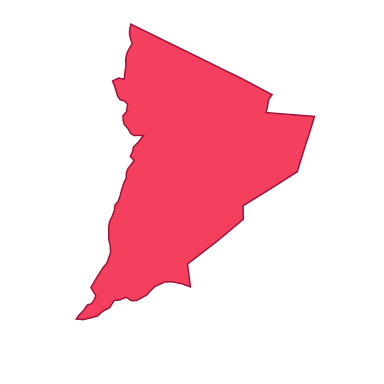 the district of Novo Lino, Alagoas, Brazil, rotated 193°
{"feature_id": "56859067B37375587715477", "entity_name": "Novo Lino", "entity_type": "district", "adm_level": 2, "iso_a3": "BRA", "parent_name": "Brazil", "parent_adm1": "Alagoas", "projection": "robinson", "projection_center": [-35.6, -8.946], "detail": "fine", "context": "isolated", "style": "filled", "palette": "rose", "viewbox_px": 384, "rotation_deg": 193, "n_neighbors": 0, "source": "geoboundaries", "source_scale": "gbopen_adm2", "svg_char_len": 1327}
<svg xmlns="http://www.w3.org/2000/svg" viewBox="0 0 384 384"><g transform="rotate(193 192 192)"><path d="M262.9,46.3L255.9,50.1L252.5,55.3L246.3,60.7L243.3,68.9L238.3,70.5L232.3,74.6L226.7,72.5L221.7,73.7L212.8,81.6L210.4,86.2L206.8,91.7L202.0,95.3L198.2,98.3L190.7,100.1L181.1,100.3L172.2,99.2L180.2,120.8L156.8,149.3L135.9,177.0L139.1,190.1L115.5,213.5L94.0,235.4L91.8,266.0L91.0,273.0L89.6,293.2L137.7,286.0L137.7,292.6L138.1,299.4L135.9,304.8L170.9,314.2L186.0,317.6L192.8,319.2L207.5,322.7L289.4,341.8L289.2,335.9L288.4,331.7L285.9,326.8L283.7,323.0L285.5,317.2L286.6,313.1L286.6,307.0L284.8,300.0L284.1,291.7L283.4,286.6L289.0,286.6L294.4,282.3L290.8,277.1L288.4,272.8L285.9,268.6L282.7,265.7L278.7,265.7L274.6,263.2L273.8,255.9L276.4,250.9L275.3,246.6L273.2,242.6L268.5,239.3L265.2,235.4L261.2,234.0L257.1,235.0L252.0,236.1L255.7,228.1L259.1,222.8L259.1,217.2L260.2,212.8L255.5,209.9L257.3,205.4L259.8,199.9L260.2,195.3L259.2,190.5L260.3,186.5L260.8,181.4L261.1,176.4L261.2,171.5L261.9,166.1L264.1,162.0L263.5,156.8L264.3,150.2L265.6,144.7L265.4,140.2L264.0,133.6L262.4,127.2L259.5,121.0L257.7,114.7L258.9,103.5L261.7,98.1L265.2,88.3L267.4,81.4L269.0,76.2L262.4,69.4L263.0,65.1L264.8,60.5L268.6,58.4L270.8,52.5L274.5,46.4L276.2,42.2L269.1,43.2L262.9,46.3Z" fill="#f43f5e" stroke="#9f1239" stroke-width="1.5"/></g></svg>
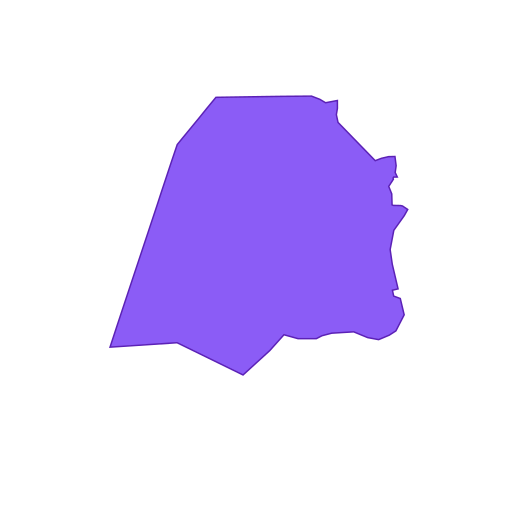 Kukawa, Borno, Nigeria (Natural Earth projection), rotated 230°
{"feature_id": "59680162B26946733152657", "entity_name": "Kukawa", "entity_type": "district", "adm_level": 2, "iso_a3": "NGA", "parent_name": "Nigeria", "parent_adm1": "Borno", "projection": "natural_earth1", "projection_center": [13.658, 13.111], "detail": "fine", "context": "isolated", "style": "filled", "palette": "violet", "viewbox_px": 512, "rotation_deg": 230, "n_neighbors": 0, "source": "geoboundaries", "source_scale": "gbopen_adm2", "svg_char_len": 914}
<svg xmlns="http://www.w3.org/2000/svg" viewBox="0 0 512 512"><g transform="rotate(230 256 256)"><path d="M403.3,327.3L400.7,313.2L398.5,302.0L393.6,275.7L392.0,267.3L382.5,251.7L365.8,224.6L359.3,214.2L343.4,188.4L307.1,129.4L291.5,104.1L280.0,85.6L240.3,139.8L173.2,169.6L174.7,205.7L177.7,226.8L165.6,235.1L153.9,249.1L152.5,255.3L148.2,264.4L135.1,282.1L121.7,289.1L113.1,296.2L109.7,307.2L108.7,315.0L115.7,331.7L130.7,339.2L136.8,335.7L142.1,338.5L139.5,343.7L162.1,355.1L174.7,362.9L187.1,378.1L191.6,395.5L194.1,402.1L200.1,400.4L201.7,399.2L206.5,393.7L207.7,393.1L216.3,399.9L224.0,402.4L226.5,410.6L227.1,410.8L227.7,411.3L228.0,412.1L225.7,415.0L230.5,416.3L235.1,421.4L242.9,426.4L246.9,421.4L250.2,414.9L252.4,408.6L305.6,404.7L312.6,408.4L316.8,413.3L322.8,418.3L328.7,407.8L335.0,405.6L342.8,401.3L361.2,379.0L371.4,366.5L403.3,327.3Z" fill="#8b5cf6" stroke="#5b21b6" stroke-width="1.5"/></g></svg>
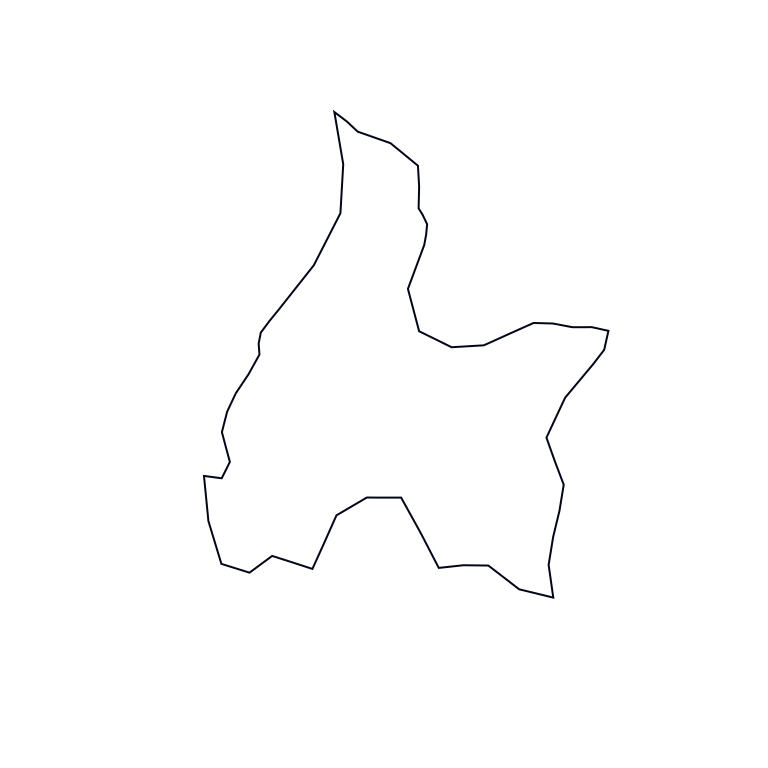 an SVG outline of Ağsu, rotated 334°
{"feature_id": "AZE-1693", "entity_name": "Ağsu", "entity_type": "District", "adm_level": 1, "iso_a3": "AZE", "parent_name": "Azerbaijan", "parent_adm1": "", "projection": "albers", "projection_center": [48.381, 40.536], "detail": "fine", "context": "isolated", "style": "outline", "palette": "ink", "viewbox_px": 768, "rotation_deg": 334, "n_neighbors": 0, "source": "natural_earth", "source_scale": "10m", "svg_char_len": 922}
<svg xmlns="http://www.w3.org/2000/svg" viewBox="0 0 768 768"><g transform="rotate(334 384 384)"><path d="M469.0,595.6L452.7,618.7L442.5,650.2L415.5,627.8L398.2,592.9L375.9,581.7L352.6,573.3L351.7,534.6L349.6,493.6L318.7,478.5L283.7,481.2L260.5,500.7L238.6,518.8L221.5,502.3L208.1,489.5L180.4,494.6L159.0,474.4L166.1,430.2L181.9,387.7L196.8,397.6L211.3,386.5L214.1,371.9L217.2,356.2L230.9,340.1L246.7,327.4L266.6,315.8L285.0,302.9L289.0,292.8L295.8,283.8L308.8,277.1L322.0,271.0L373.0,246.5L419.7,211.4L443.7,168.6L458.6,117.8L465.7,131.8L471.0,145.7L495.4,170.4L510.2,202.7L502.1,222.0L492.1,241.3L492.9,248.8L492.8,259.3L487.5,268.0L481.2,276.6L447.2,309.0L438.7,352.0L460.9,380.6L490.7,393.0L518.0,393.8L545.2,394.7L562.2,403.6L578.3,415.6L595.7,424.0L609.0,434.6L596.9,449.8L580.6,457.9L540.8,475.7L506.5,503.4L503.7,528.2L501.4,553.3L486.1,574.9L469.0,595.6Z" fill="none" stroke="#020617" stroke-width="2"/></g></svg>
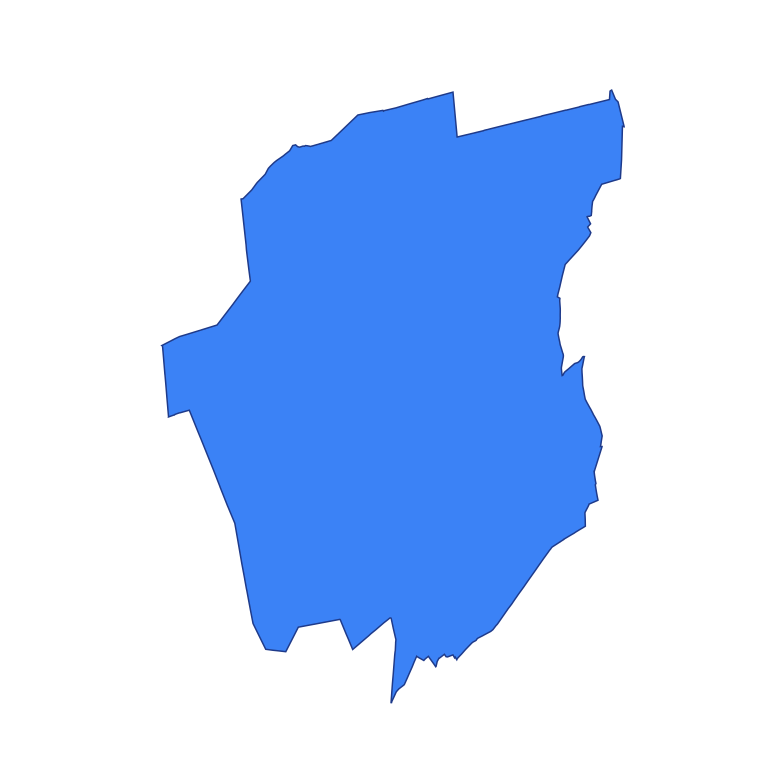 the district of Ukru pag., Auces, Latvia, rotated 96°
{"feature_id": "27541924B12844420955317", "entity_name": "Ukru pag.", "entity_type": "district", "adm_level": 2, "iso_a3": "LVA", "parent_name": "Latvia", "parent_adm1": "Auces", "projection": "natural_earth1", "projection_center": [23.1, 56.359], "detail": "fine", "context": "isolated", "style": "filled", "palette": "blue", "viewbox_px": 768, "rotation_deg": 96, "n_neighbors": 0, "source": "geoboundaries", "source_scale": "gbopen_adm2", "svg_char_len": 5120}
<svg xmlns="http://www.w3.org/2000/svg" viewBox="0 0 768 768"><g transform="rotate(96 384 384)"><path d="M484.7,168.3L482.7,167.6L482.1,167.6L481.9,167.3L477.2,159.0L472.5,160.5L472.3,160.5L471.1,160.9L466.4,162.2L462.2,163.3L460.8,162.8L460.5,162.9L458.3,163.6L453.0,165.0L449.0,165.9L449.0,165.7L448.8,165.7L423.5,160.6L423.4,160.6L423.6,162.2L423.2,162.1L422.6,162.1L421.2,162.0L418.1,161.9L412.9,161.6L412.5,161.7L410.9,162.3L406.0,164.0L403.6,164.9L401.6,166.2L397.9,168.7L395.3,170.5L392.3,172.7L391.9,172.9L391.4,173.2L387.6,175.7L385.7,177.1L381.7,179.9L378.2,182.2L378.0,182.3L374.8,183.3L370.5,184.5L365.9,185.9L364.8,186.2L364.2,186.3L361.4,186.7L356.3,187.5L352.3,188.2L349.5,188.6L348.2,188.8L344.3,188.4L339.7,188.0L336.7,187.7L336.1,187.7L335.8,187.6L335.8,188.4L335.9,188.8L336.1,189.1L336.7,189.5L338.4,190.3L339.6,191.0L340.7,191.8L341.8,192.8L342.5,193.7L343.1,195.1L343.6,196.3L344.1,196.9L345.3,198.0L347.2,199.8L349.6,202.0L351.3,203.7L353.3,205.6L353.9,205.9L354.7,206.3L356.2,206.8L356.6,207.1L357.0,207.7L355.4,208.1L350.3,209.2L348.8,209.3L342.1,208.8L338.2,208.5L336.8,208.6L335.4,209.0L334.5,209.5L329.7,211.5L326.7,212.8L325.5,213.2L324.0,213.6L320.0,214.9L317.0,215.8L316.0,216.1L315.0,216.2L314.1,216.1L313.3,216.0L310.1,215.5L309.1,215.4L308.4,215.3L305.0,215.3L302.9,215.4L301.9,215.5L300.1,215.6L297.7,215.9L295.7,216.1L294.3,216.2L292.2,216.4L291.4,216.5L290.6,216.6L284.4,217.7L282.5,218.0L281.9,218.0L280.4,218.0L279.2,220.7L276.2,220.4L268.8,219.3L266.9,219.1L259.5,218.2L258.4,218.1L246.2,216.3L241.1,212.6L236.0,208.8L230.3,204.6L223.2,200.0L220.0,198.0L216.7,196.0L215.2,195.1L211.9,194.1L206.6,197.9L203.1,195.3L196.7,199.4L196.3,199.5L195.8,198.1L195.7,197.1L195.4,196.6L194.7,195.5L190.3,195.5L190.1,195.6L185.1,195.7L180.6,195.6L178.6,194.7L176.3,193.8L174.8,193.3L162.6,188.4L155.4,171.1L154.9,170.4L136.1,171.2L118.2,172.6L102.8,173.8L102.7,173.8L103.1,172.1L102.9,172.1L79.0,180.7L76.6,183.6L67.9,188.3L68.8,189.6L69.2,189.8L77.5,189.5L84.6,209.1L84.6,209.6L87.7,218.3L88.1,218.9L92.6,231.4L92.7,232.1L97.2,244.5L100.7,254.5L100.8,254.9L101.2,255.3L107.8,273.7L114.1,291.2L121.3,311.0L121.5,311.2L121.6,311.3L127.7,328.5L130.6,336.7L130.7,337.1L105.6,342.1L86.5,345.9L91.0,357.5L95.9,370.0L95.5,370.5L97.8,375.8L103.4,389.6L103.5,389.8L107.8,400.2L108.0,400.6L111.7,411.2L112.2,412.5L112.7,413.1L112.0,413.7L112.1,414.0L115.5,426.4L115.6,426.7L119.2,438.1L125.1,443.1L135.9,452.2L147.3,461.9L154.7,480.0L154.9,480.6L155.5,482.2L155.3,482.8L155.1,485.3L155.1,487.1L155.9,488.1L155.8,489.3L157.3,492.7L157.0,494.7L155.4,496.9L156.4,499.7L158.6,500.7L161.9,502.2L165.8,506.2L167.5,507.8L173.1,514.3L175.2,516.4L179.0,519.6L181.4,521.4L182.2,521.8L187.2,523.8L187.9,524.1L196.8,531.1L198.4,532.1L204.8,535.8L213.3,542.6L214.5,543.6L214.9,545.2L215.0,545.5L222.7,543.8L260.1,535.7L264.0,535.0L265.1,534.8L283.7,530.5L295.4,527.7L295.8,527.7L305.9,533.9L310.9,536.9L319.5,542.0L319.9,542.2L342.8,556.2L350.5,574.1L354.6,583.7L358.2,592.3L360.7,596.4L366.1,604.6L369.0,609.0L369.4,608.3L370.5,608.0L397.3,602.9L397.6,602.8L407.9,600.8L419.6,598.6L438.9,594.9L439.0,594.9L439.3,594.9L437.0,590.1L436.7,589.4L436.7,589.1L436.3,588.9L436.1,588.7L434.3,585.0L434.0,584.1L433.9,583.8L433.9,583.7L430.4,574.9L451.5,563.7L458.7,559.8L473.6,551.9L487.5,544.5L503.4,536.3L503.5,536.3L503.7,536.2L521.5,526.9L521.9,526.7L522.0,526.6L538.1,517.8L553.5,513.4L578.6,506.3L579.2,506.1L592.3,502.2L593.1,502.0L602.4,499.3L603.2,499.0L624.1,492.8L635.9,489.2L642.6,485.0L660.2,473.9L660.4,466.5L660.4,466.4L660.4,461.3L660.5,453.7L634.8,443.8L630.5,429.4L630.1,428.0L622.7,403.3L622.8,403.0L623.1,402.8L636.6,395.5L641.2,392.9L651.3,387.4L638.1,374.9L636.0,372.9L633.8,371.0L629.6,366.8L621.4,359.1L619.0,356.6L616.1,353.7L616.0,352.9L616.2,352.4L626.1,349.2L635.1,346.1L636.7,345.5L637.4,345.4L640.1,345.4L641.0,345.3L647.9,344.9L648.2,344.9L649.2,345.0L652.8,345.0L671.0,344.5L681.3,344.3L696.8,343.8L700.1,343.7L700.1,343.2L698.8,343.0L693.9,341.3L689.1,339.7L688.7,339.5L688.1,339.1L686.0,337.6L685.5,337.2L681.3,332.8L681.0,332.5L680.6,332.3L680.0,332.1L673.9,330.1L667.9,328.2L662.4,326.4L657.8,325.1L653.3,323.7L651.4,323.0L651.6,322.8L653.2,319.2L654.8,315.5L652.9,314.1L650.2,311.4L651.7,310.1L657.2,305.2L659.8,303.0L659.4,302.7L654.5,302.1L654.4,302.1L651.5,300.9L651.1,300.8L651.1,300.5L646.7,295.9L646.5,295.7L648.7,293.8L648.8,292.3L646.2,287.1L648.9,285.2L648.7,285.1L648.1,284.7L650.6,282.8L649.4,282.4L647.1,280.7L644.4,278.6L639.6,275.2L632.4,269.6L631.0,268.1L630.3,266.9L629.3,265.6L628.0,265.0L626.9,264.0L624.2,259.8L622.8,257.8L618.9,252.0L616.9,250.0L612.3,247.2L611.5,246.5L610.2,245.7L594.2,236.9L589.7,234.1L585.0,231.6L578.8,228.2L571.2,223.8L565.5,220.7L558.7,216.9L553.9,214.2L548.6,211.3L541.2,207.2L533.9,203.0L532.1,202.0L530.8,201.1L529.3,200.3L528.8,199.9L528.5,199.7L527.3,198.2L524.8,195.1L521.7,191.3L519.8,188.9L519.6,189.0L519.1,188.3L518.0,186.8L516.5,184.8L513.6,180.9L512.7,179.6L511.4,178.1L508.4,174.2L506.1,171.1L504.4,168.9L497.8,169.7L491.2,170.7L490.7,170.6L490.3,170.5L484.7,168.3Z" fill="#3b82f6" stroke="#1e3a8a" stroke-width="1.5"/></g></svg>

------------------------------------------------------------------------

Rewrite the data from the start through the line containing "Kukawa, Borno, Nigeria", swapping "rotated" for "turned" and leaving everything else the same. Omit the pictures.

EXERCISE RESPONSE:
 the district of Novo Lino, Alagoas, Brazil, turned 193°
{"feature_id": "56859067B37375587715477", "entity_name": "Novo Lino", "entity_type": "district", "adm_level": 2, "iso_a3": "BRA", "parent_name": "Brazil", "parent_adm1": "Alagoas", "projection": "robinson", "projection_center": [-35.6, -8.946], "detail": "fine", "context": "isolated", "style": "filled", "palette": "rose", "viewbox_px": 384, "rotation_deg": 193, "n_neighbors": 0, "source": "geoboundaries", "source_scale": "gbopen_adm2", "svg_char_len": 1327}
<svg xmlns="http://www.w3.org/2000/svg" viewBox="0 0 384 384"><g transform="rotate(193 192 192)"><path d="M262.9,46.3L255.9,50.1L252.5,55.3L246.3,60.7L243.3,68.9L238.3,70.5L232.3,74.6L226.7,72.5L221.7,73.7L212.8,81.6L210.4,86.2L206.8,91.7L202.0,95.3L198.2,98.3L190.7,100.1L181.1,100.3L172.2,99.2L180.2,120.8L156.8,149.3L135.9,177.0L139.1,190.1L115.5,213.5L94.0,235.4L91.8,266.0L91.0,273.0L89.6,293.2L137.7,286.0L137.7,292.6L138.1,299.4L135.9,304.8L170.9,314.2L186.0,317.6L192.8,319.2L207.5,322.7L289.4,341.8L289.2,335.9L288.4,331.7L285.9,326.8L283.7,323.0L285.5,317.2L286.6,313.1L286.6,307.0L284.8,300.0L284.1,291.7L283.4,286.6L289.0,286.6L294.4,282.3L290.8,277.1L288.4,272.8L285.9,268.6L282.7,265.7L278.7,265.7L274.6,263.2L273.8,255.9L276.4,250.9L275.3,246.6L273.2,242.6L268.5,239.3L265.2,235.4L261.2,234.0L257.1,235.0L252.0,236.1L255.7,228.1L259.1,222.8L259.1,217.2L260.2,212.8L255.5,209.9L257.3,205.4L259.8,199.9L260.2,195.3L259.2,190.5L260.3,186.5L260.8,181.4L261.1,176.4L261.2,171.5L261.9,166.1L264.1,162.0L263.5,156.8L264.3,150.2L265.6,144.7L265.4,140.2L264.0,133.6L262.4,127.2L259.5,121.0L257.7,114.7L258.9,103.5L261.7,98.1L265.2,88.3L267.4,81.4L269.0,76.2L262.4,69.4L263.0,65.1L264.8,60.5L268.6,58.4L270.8,52.5L274.5,46.4L276.2,42.2L269.1,43.2L262.9,46.3Z" fill="#f43f5e" stroke="#9f1239" stroke-width="1.5"/></g></svg>
 Kukawa, Borno, Nigeria (Natural Earth projection), turned 230°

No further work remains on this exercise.